*** Passage shown Section Begins ***

We also really want to remove sysfs irrespective of whether or not
the chip will be removed as a result of pwmchip_remove(). We can only
assume that the driver will be gone after that, so we shouldn't leave
any dangling sysfs files around.
This warning disappears if we move pwmchip_sysfs_unexport() to
the top of pwmchip_remove(), pwmchip_sysfs_unexport_children().
That way it is also outside of the pwm_lock section, which indeed
doesn't seem to be needed.
Moving the pwmchip_sysfs_export() call outside of that section also
seems fine and it'd be perfectly symmetric with pwmchip_remove() again.
So, this patch fixes them.
Signed-off-by: Phong Hoang <phong.hoang.wz@renesas.com>
[shimoda: revise the commit log and code]
Fixes: 76abbdde2d95 ("pwm: Add sysfs interface")

*** Passage shown Section Ends ***

> _Task instructions_
**A)** Say whether each statement agrees with the commit message, answering yes or no and quoting the words that decide it: (i) the warning goes away if pwmchip_sysfs_unexport() is moved to the top of pwmchip_remove(); (ii) the pwm_lock section appears to be needed around the unexport call; (iii) the patch is signed off by Phong Hoang.
**B)** Repeat the part of the commit message that begins at the words "This warning disappears" and stops after "with pwmchip_remove() again.".

*** Extracted entries Section Begins ***

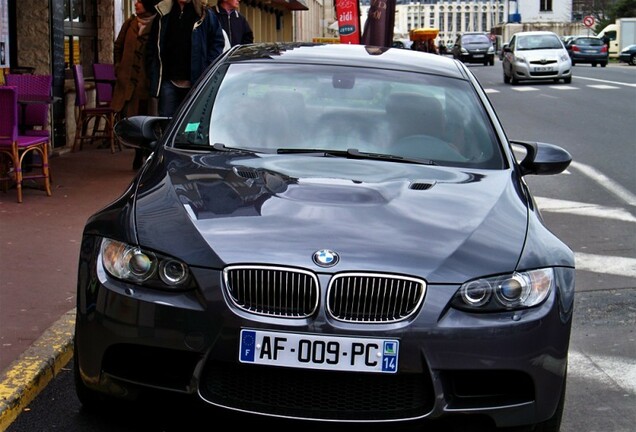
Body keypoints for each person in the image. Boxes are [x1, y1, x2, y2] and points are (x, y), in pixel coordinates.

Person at [147, 0, 226, 117]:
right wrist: (153, 73)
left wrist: (208, 68)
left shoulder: (204, 14)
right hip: (168, 83)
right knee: (166, 125)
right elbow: (152, 47)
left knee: (192, 125)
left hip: (196, 83)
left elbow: (217, 42)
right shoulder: (163, 13)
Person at [112, 0, 158, 170]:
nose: (136, 4)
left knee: (146, 118)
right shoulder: (129, 23)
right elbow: (118, 46)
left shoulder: (156, 23)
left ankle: (144, 153)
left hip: (146, 82)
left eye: (140, 2)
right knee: (131, 117)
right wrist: (118, 67)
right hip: (128, 82)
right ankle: (137, 153)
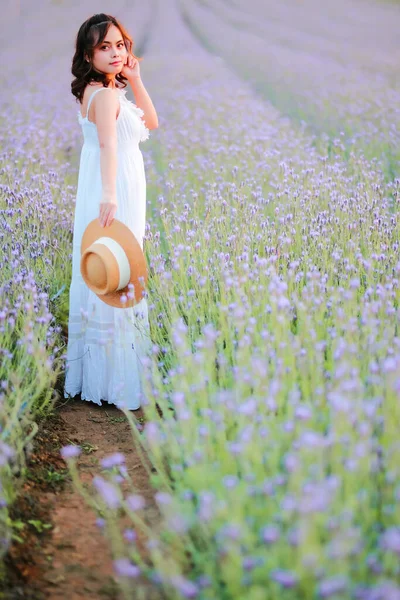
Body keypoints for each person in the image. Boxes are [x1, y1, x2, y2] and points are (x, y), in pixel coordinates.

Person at [63, 13, 158, 410]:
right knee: (118, 271)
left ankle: (103, 372)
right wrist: (109, 195)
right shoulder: (102, 96)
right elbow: (106, 146)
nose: (116, 53)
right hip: (115, 188)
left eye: (120, 44)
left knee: (116, 270)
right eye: (105, 47)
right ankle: (115, 378)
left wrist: (135, 80)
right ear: (89, 53)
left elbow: (151, 123)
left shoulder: (106, 90)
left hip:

*** Extracted entries Section Ends ***

> _Answers provided_
**A)**
(i) Yes: "This warning disappears if we move pwmchip_sysfs_unexport() to the top of pwmchip_remove()"
(ii) No: "That way it is also outside of the pwm_lock section, which indeed doesn't seem to be needed."
(iii) Yes: "Signed-off-by: Phong Hoang <phong.hoang.wz@renesas.com>"

**B)**
This warning disappears if we move pwmchip_sysfs_unexport() to
the top of pwmchip_remove(), pwmchip_sysfs_unexport_children().
That way it is also outside of the pwm_lock section, which indeed
doesn't seem to be needed.
Moving the pwmchip_sysfs_export() call outside of that section also
seems fine and it'd be perfectly symmetric with pwmchip_remove() again.